───── Provided records ─────

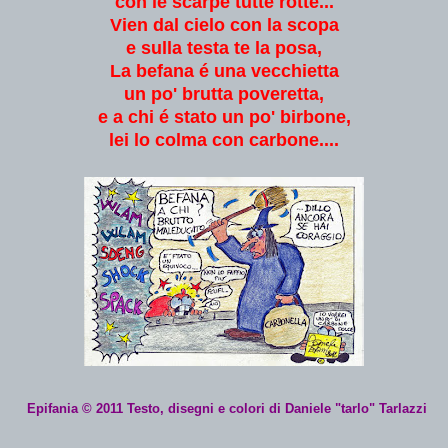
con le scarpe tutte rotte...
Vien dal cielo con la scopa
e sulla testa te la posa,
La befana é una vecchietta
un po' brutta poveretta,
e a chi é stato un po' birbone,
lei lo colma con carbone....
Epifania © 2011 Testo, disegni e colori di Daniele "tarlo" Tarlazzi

─────
───── Provided records ─────

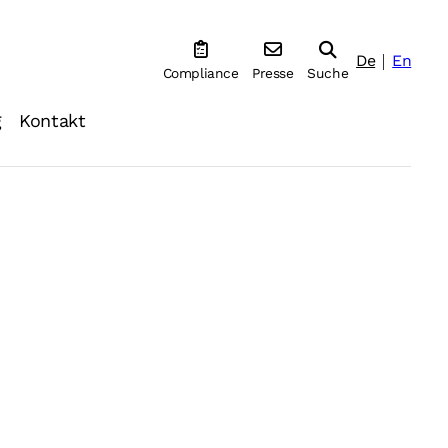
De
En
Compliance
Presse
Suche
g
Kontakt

─────
───── Provided records ─────

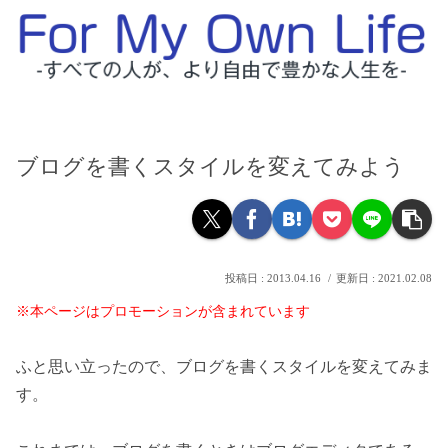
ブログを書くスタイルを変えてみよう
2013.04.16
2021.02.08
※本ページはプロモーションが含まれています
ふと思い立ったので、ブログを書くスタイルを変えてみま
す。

─────

Print the text of the items verbatim, starting at the line containing "con le scarpe tutte rotte..." and ending at the line containing "Epifania © 2011", with both of those lines included.

* _Output below_:
con le scarpe tutte rotte...
Vien dal cielo con la scopa
e sulla testa te la posa,
La befana é una vecchietta
un po' brutta poveretta,
e a chi é stato un po' birbone,
lei lo colma con carbone....
Epifania © 2011 Testo, disegni e colori di Daniele "tarlo" Tarlazzi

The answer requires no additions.